Black Trillium
Marion Bradley, Julian May, Andre Norton

Cover This book was a great disappointment. Given the stature of the 3 authors who wrote this I was expecting something much better. I feel that being written by committee has brought all the worst attributes of the authors to the fore.

The story itself isn't too bad. A fairly standard quest fantasy, but with some interesting settings. The story begins with the invasion of Ruwenda by Labornok. Labornok is aided by the sorcerer Orogastus. The invaders conquer the kingdom and kill the King and Queen, but the princesses escape.

The princesses, Haramis, Kadiya and Anigel, are the principle characters of the story. When they were born they were blessed as the living petals of the black trillium by the Archimage Binah. The black trillium is a mystical three petalled black flower. The had been the protector and guardian of Ruwenda, but her powers are failing and she is dying. Before she dies she sets the 3 princesses on quest to retrieve magic talismans which form the Sceptre of Power when combined. The Sceptre of Power will restore the balance of the world, overthrow the invaders and destroy Orogastus.

I expect you can predict how it will end without any more detail from me.

The book is interesting in it's setting. Ruwenda is basically a big swamp, which is far from standard for this sort of fantasy. The action of the characters reacting to this environment is therefore interesting. They pole small canoes through the mire and besmirch themselves with mud to keep insects at bay.

There are also several races of aborigines, collectively known as Folk, encountered throughout the book. The different races of Folk are different in appearance. The Skritek are very bestial, whilst the Nysomu are very humanoid.
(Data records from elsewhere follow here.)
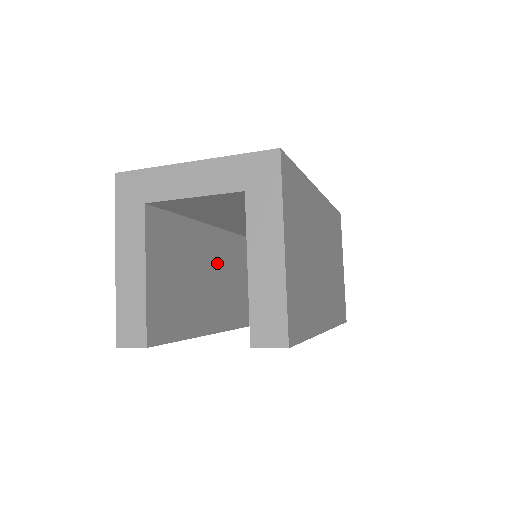
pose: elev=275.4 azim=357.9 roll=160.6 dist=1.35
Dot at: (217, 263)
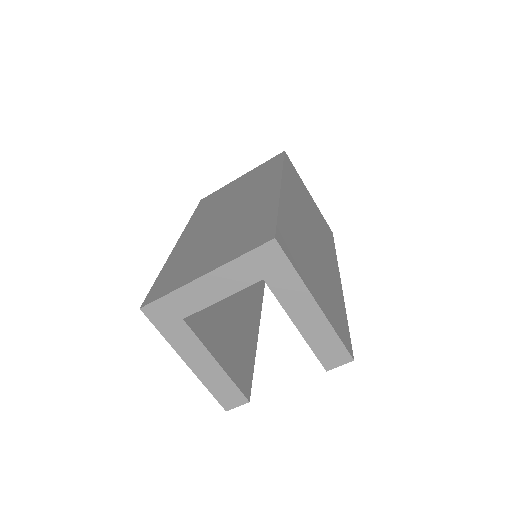
Dot at: occluded
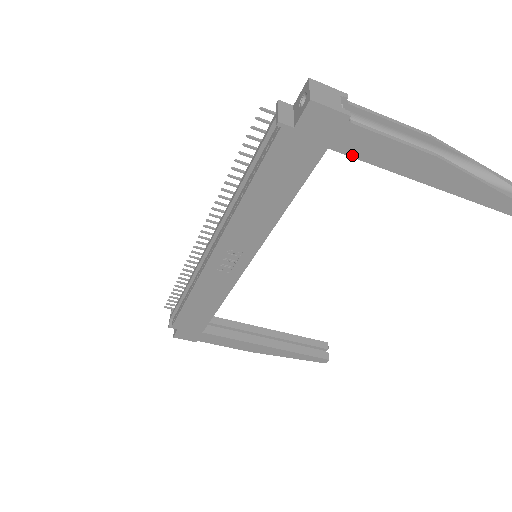
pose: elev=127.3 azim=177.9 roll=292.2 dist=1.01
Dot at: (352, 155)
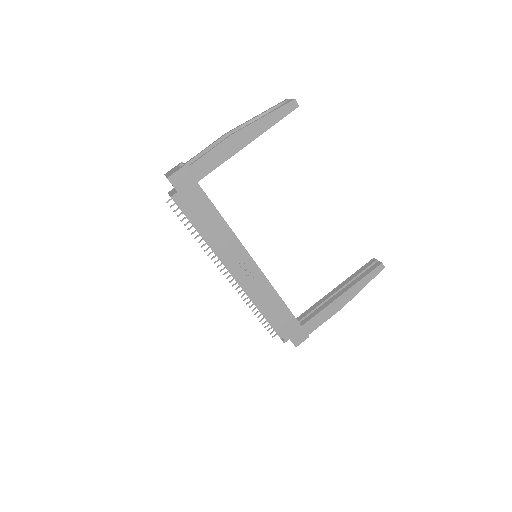
Dot at: (208, 173)
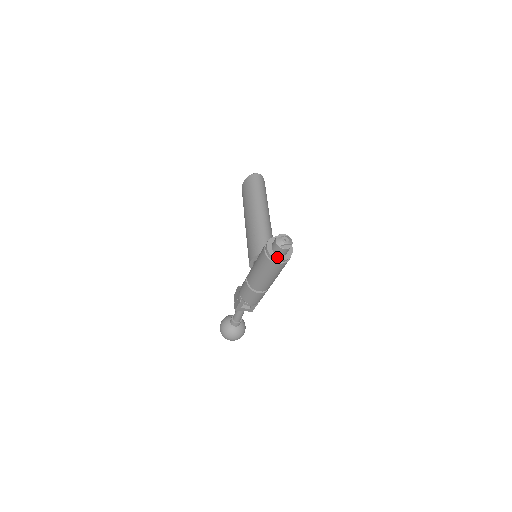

And there are about another half dozen races scattered between these two extremes.

The final engaging aspect of the book is a mesterious race known as the Vanished Ones. None actually appear in the book as, as their name implies, they have all vanished, but they have left behind ruins and artefacts. It is these artefacts that enabled Orogastus to overcome Ruwenda. They are the source of his magical power. But it isn't really magic but the technology of the Vanished ones. It never bcomes clear if there is any magic at all or just technology with the appearance of magic. At one point it is stated the magic of the talismans is real while Orogustas' devices aren't, but the talismans were also created by the Vanished Ones. It is a slight inconsistancy that is never really explained.

And this brings me to one of the major disappointments in the book. There seems to be no rules to the magic in this book. The talismans can do absolutely anything, but they only do it when there is no other way to save the princesses. There is no control, limits or consistancy to any of the magic or pseudo-magical science in the book. Any problem encountered by the 3 princesses is going to be solved in a deus ex machina manner which makes it hard to worry about their plight and leaves the book a little flat and tensionless.

The other major problem with the book is the writing. It is severely over-written. Here's an example that tipifies the heavy-handedness of the text.

In it She who ruled Noth, and perhaps elsewhere also, sat, her long-fingered hands smoothing back and forth across her knees the edge of a cloak which was the black of a stormy night, thick in its folds.

pg 202, 1991 Grafton edition

Is it just me or is this sentence excessive?

In some ways this book is worth reading simply to read something so shockingly written. A morbid sense of curiosity, you might say. Because of these two major problems, the greatest being no magical rules, I can't give this book more than two stars, though it does also have some good points. A great dissappointment given the potential at first glance.